[[ SUPPLIED RECORDS, beginning ]]

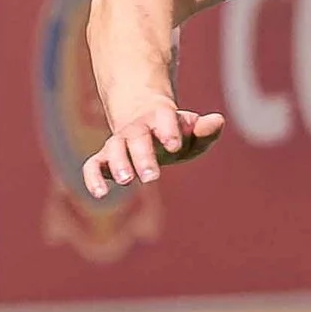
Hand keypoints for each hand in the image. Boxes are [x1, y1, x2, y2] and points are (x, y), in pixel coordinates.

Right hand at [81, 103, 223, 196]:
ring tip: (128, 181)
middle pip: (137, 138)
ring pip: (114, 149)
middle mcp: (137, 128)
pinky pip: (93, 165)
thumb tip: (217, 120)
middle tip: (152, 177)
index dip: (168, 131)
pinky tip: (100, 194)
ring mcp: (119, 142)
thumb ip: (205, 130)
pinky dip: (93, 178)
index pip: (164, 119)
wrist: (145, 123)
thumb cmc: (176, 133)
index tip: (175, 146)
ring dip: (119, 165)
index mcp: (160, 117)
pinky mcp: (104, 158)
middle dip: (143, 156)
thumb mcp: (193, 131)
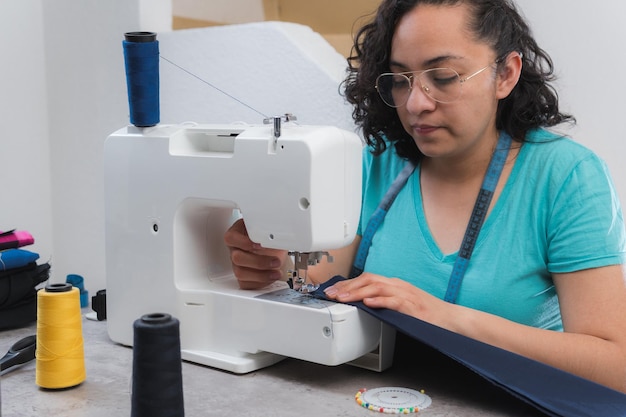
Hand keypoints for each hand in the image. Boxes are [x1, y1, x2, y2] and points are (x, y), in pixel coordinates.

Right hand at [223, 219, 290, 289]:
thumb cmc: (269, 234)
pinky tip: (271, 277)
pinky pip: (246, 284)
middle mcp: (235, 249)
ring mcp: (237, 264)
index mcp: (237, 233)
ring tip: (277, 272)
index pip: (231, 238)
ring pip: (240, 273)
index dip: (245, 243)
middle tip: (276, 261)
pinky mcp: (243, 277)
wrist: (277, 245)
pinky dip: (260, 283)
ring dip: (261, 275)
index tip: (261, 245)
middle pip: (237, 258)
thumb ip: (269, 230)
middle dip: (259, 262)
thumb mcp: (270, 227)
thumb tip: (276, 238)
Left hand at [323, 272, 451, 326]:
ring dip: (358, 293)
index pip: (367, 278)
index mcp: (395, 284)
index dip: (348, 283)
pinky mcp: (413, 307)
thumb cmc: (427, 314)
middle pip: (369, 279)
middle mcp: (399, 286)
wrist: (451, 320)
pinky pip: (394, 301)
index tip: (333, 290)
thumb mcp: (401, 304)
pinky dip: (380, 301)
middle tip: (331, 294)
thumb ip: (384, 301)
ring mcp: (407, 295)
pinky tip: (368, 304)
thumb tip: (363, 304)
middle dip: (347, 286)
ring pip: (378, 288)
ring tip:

[[ SUPPLIED RECORDS, end ]]

If a line of the entries above holds the word "pinky", count it; report only how many such lines there are.

12